In his excellent work on Arkansas Mortgages, at 322 thereof, Judge HUGHES says: "So far as the mortgage itself is concerned, the probate court is without power. That court has no jurisdiction in respect of foreclosure or redemption, and even its judgment allowing the mortgage debt as a claim against the estate is not conclusive upon chancery courts as to the amount of the debt in foreclosure or redemption actions subsequently instituted therein." Here, however, the probate court is directed to proceed in a matter over which the chancery court first obtained jurisdiction and in which it is still asserting that jurisdiction.
The views here expressed are not in conflict with the statement of the remedies of a mortgagee against the estate of a deceased mortgagor appearing in Rhodes v. Cannon, 112 Ark. 13, 164 S.W. 752. It was there said that the mortgage creditor might go into the probate court and probate his claim against the estate generally, or might foreclose his lien in the chancery court, or that he might pursue both remedies, but there was not involved in that case, as there is here, any question as to the practice in the pursuit of these remedies.

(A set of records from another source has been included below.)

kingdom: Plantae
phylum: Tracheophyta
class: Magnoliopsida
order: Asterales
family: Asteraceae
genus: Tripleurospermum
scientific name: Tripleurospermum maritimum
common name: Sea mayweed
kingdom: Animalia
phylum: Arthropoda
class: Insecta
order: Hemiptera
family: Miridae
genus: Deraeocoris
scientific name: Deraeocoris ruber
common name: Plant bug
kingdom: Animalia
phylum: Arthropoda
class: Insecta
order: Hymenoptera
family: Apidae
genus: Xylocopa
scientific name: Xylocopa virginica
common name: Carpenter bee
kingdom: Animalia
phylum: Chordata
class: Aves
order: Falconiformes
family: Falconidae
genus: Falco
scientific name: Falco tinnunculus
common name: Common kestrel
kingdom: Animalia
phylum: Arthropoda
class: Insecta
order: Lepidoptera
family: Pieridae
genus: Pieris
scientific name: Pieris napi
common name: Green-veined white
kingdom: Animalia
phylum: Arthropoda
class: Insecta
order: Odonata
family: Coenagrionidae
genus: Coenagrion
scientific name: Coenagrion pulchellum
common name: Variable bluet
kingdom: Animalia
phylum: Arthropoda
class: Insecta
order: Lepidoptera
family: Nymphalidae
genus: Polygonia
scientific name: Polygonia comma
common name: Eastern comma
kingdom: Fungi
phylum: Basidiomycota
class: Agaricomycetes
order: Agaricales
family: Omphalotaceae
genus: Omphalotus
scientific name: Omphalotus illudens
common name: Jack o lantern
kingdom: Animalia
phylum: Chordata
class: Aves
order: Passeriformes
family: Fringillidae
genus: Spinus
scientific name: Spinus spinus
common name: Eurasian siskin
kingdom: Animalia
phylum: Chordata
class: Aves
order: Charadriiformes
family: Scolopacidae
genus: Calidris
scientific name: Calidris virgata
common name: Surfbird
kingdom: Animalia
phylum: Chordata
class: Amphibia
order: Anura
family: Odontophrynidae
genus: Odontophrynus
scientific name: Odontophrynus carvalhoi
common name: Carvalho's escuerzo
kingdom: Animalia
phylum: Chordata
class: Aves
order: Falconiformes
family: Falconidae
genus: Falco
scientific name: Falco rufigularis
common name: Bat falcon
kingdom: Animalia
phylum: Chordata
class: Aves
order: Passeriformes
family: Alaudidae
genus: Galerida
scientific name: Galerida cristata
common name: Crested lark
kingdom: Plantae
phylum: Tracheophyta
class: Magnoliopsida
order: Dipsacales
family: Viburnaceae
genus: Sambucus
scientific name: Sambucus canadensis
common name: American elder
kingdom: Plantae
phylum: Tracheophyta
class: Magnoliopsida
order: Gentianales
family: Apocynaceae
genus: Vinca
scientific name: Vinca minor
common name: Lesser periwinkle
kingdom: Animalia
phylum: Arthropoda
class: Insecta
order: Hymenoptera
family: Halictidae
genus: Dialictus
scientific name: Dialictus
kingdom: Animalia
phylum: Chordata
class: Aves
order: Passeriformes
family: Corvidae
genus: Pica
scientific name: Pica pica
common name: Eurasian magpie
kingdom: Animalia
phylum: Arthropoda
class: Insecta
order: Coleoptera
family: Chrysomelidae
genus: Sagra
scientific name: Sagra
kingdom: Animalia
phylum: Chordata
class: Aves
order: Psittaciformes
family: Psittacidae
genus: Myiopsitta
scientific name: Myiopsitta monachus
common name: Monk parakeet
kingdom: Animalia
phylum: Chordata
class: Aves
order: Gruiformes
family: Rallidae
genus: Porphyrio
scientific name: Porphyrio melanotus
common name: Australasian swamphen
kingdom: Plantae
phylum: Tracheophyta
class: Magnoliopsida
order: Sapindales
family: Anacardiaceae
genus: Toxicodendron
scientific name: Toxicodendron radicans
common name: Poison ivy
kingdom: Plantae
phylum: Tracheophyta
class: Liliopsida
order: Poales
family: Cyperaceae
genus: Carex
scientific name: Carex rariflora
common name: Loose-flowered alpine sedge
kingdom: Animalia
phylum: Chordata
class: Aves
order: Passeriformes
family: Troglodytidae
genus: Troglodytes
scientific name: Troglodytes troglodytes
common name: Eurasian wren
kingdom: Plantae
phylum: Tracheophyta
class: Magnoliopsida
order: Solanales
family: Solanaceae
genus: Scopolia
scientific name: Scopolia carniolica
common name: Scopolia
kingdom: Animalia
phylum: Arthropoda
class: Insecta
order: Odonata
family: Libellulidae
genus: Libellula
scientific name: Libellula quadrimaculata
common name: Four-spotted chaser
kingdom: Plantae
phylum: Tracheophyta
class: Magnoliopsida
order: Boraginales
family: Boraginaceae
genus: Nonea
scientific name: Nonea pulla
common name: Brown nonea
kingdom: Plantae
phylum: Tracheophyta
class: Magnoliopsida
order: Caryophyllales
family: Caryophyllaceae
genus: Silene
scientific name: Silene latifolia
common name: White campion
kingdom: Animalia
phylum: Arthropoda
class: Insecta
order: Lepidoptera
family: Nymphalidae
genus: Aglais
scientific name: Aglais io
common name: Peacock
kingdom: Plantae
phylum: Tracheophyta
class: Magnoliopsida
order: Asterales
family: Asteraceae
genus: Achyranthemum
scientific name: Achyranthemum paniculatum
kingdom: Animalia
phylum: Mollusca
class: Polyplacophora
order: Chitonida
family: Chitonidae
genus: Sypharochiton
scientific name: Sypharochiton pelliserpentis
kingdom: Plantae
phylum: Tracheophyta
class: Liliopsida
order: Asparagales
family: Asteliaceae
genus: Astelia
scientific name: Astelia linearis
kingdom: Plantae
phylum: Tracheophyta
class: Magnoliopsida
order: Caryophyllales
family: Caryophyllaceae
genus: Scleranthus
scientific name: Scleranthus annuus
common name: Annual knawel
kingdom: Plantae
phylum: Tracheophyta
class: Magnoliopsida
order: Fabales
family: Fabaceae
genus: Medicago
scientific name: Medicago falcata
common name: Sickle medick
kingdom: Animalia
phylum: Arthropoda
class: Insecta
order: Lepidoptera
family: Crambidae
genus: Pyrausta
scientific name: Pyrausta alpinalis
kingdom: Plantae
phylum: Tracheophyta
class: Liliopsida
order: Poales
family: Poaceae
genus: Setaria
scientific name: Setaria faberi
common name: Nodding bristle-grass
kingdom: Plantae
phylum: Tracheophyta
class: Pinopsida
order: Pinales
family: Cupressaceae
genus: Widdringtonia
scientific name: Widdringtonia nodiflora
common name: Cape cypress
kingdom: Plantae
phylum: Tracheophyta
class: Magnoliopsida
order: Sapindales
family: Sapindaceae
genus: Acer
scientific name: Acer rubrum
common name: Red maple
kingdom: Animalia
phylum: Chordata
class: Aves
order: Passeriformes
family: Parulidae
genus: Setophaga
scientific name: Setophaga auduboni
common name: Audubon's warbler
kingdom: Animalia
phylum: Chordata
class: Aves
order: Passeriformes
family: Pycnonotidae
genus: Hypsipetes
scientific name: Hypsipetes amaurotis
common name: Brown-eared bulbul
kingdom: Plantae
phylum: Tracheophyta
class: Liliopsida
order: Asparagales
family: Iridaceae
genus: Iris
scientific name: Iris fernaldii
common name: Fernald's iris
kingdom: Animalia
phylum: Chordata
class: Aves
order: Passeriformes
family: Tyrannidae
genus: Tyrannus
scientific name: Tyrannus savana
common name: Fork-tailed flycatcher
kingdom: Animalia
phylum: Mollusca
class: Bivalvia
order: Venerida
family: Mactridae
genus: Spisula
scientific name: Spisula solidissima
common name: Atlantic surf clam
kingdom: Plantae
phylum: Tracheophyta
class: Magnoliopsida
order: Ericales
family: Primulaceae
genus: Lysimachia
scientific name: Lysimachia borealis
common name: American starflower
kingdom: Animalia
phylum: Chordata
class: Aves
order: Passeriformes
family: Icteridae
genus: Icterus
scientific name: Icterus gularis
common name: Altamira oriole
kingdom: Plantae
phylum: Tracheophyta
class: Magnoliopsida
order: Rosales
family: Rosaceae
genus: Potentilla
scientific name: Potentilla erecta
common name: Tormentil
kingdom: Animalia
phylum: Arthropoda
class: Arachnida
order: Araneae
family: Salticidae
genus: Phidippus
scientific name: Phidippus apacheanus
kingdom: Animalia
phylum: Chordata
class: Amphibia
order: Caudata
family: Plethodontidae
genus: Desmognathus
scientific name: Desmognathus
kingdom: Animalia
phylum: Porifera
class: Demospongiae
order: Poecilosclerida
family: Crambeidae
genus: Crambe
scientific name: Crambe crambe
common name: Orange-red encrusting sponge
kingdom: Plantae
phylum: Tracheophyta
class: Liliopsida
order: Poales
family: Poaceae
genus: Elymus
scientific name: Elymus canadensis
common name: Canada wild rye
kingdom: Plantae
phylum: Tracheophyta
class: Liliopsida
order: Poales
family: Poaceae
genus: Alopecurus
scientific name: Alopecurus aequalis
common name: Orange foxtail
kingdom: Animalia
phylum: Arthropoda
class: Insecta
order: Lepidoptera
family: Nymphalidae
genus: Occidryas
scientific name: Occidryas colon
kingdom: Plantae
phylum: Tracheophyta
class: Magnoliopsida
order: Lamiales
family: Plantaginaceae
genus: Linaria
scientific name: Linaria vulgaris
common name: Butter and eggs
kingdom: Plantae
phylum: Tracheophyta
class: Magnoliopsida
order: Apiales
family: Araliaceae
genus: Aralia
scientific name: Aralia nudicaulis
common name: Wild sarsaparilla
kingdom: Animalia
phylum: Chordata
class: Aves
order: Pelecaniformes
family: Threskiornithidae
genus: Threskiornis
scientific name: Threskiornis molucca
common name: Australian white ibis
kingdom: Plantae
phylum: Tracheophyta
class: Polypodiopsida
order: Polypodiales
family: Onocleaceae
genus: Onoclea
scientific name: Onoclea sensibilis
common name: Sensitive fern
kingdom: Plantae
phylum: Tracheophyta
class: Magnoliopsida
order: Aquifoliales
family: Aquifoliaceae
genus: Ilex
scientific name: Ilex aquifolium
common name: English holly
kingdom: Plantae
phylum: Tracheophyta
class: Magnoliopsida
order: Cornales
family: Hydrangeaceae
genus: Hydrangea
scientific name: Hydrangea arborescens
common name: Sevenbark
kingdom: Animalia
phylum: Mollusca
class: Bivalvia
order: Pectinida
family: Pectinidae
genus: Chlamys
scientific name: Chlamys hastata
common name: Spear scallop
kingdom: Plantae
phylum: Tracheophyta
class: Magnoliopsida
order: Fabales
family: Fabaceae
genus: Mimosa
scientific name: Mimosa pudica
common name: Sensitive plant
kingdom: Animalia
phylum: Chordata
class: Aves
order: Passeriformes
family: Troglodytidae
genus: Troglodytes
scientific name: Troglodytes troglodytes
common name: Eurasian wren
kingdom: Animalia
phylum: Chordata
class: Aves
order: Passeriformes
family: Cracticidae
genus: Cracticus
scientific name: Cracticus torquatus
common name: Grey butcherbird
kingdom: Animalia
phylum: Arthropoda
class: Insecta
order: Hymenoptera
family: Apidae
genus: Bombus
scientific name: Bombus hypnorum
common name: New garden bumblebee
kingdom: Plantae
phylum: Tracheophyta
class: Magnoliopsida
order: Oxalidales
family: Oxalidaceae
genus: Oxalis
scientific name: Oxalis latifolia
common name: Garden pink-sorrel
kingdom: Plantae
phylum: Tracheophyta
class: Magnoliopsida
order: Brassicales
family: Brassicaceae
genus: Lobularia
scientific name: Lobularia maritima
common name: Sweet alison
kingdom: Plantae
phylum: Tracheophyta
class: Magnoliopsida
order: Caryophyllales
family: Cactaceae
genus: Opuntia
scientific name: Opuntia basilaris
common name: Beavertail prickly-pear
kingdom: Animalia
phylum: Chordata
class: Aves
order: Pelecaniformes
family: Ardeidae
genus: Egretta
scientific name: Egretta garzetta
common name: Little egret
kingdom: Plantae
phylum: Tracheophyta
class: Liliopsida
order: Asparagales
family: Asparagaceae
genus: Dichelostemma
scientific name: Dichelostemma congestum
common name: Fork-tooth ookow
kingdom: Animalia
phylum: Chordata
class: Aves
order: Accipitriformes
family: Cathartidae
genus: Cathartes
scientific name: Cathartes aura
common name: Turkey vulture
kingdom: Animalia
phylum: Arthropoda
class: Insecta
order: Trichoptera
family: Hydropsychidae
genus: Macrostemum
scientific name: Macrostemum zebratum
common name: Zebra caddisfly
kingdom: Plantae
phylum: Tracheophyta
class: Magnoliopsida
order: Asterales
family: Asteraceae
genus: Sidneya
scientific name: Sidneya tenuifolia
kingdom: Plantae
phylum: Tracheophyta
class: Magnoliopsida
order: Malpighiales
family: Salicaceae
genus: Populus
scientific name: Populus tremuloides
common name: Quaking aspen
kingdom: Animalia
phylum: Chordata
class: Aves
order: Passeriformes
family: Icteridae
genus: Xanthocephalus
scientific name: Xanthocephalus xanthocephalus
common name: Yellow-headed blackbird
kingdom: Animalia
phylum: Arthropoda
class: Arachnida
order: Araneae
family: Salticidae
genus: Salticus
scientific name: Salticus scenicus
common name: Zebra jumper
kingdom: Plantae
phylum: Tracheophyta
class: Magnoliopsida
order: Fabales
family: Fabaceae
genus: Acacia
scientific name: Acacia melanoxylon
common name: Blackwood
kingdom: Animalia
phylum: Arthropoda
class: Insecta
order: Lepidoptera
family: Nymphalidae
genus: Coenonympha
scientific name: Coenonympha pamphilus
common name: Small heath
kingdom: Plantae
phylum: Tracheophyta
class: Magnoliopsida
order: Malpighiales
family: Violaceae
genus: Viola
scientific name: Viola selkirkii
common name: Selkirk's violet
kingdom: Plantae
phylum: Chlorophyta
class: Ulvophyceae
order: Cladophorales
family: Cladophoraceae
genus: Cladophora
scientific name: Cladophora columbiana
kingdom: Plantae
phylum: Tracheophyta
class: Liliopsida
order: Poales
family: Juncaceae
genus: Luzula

Here the expressed purpose of the probate court was to treat the demand of appellants as properly filed for allowance, but to postpone the adjudication of the balance due thereon until it became known what credits would *Page 61 
arise from the sale of the lands under the foreclosure proceeding pending in the Ashley Chancery Court, and, as I think this was the proper course for that court to pursue, I dissent from the order of this court awarding a writ of mandamus directing the probate court to allow the demand before knowing what credits should be applied thereon.
I am authorized to say that Mr. Justice BUTLER concurs in the views here expressed.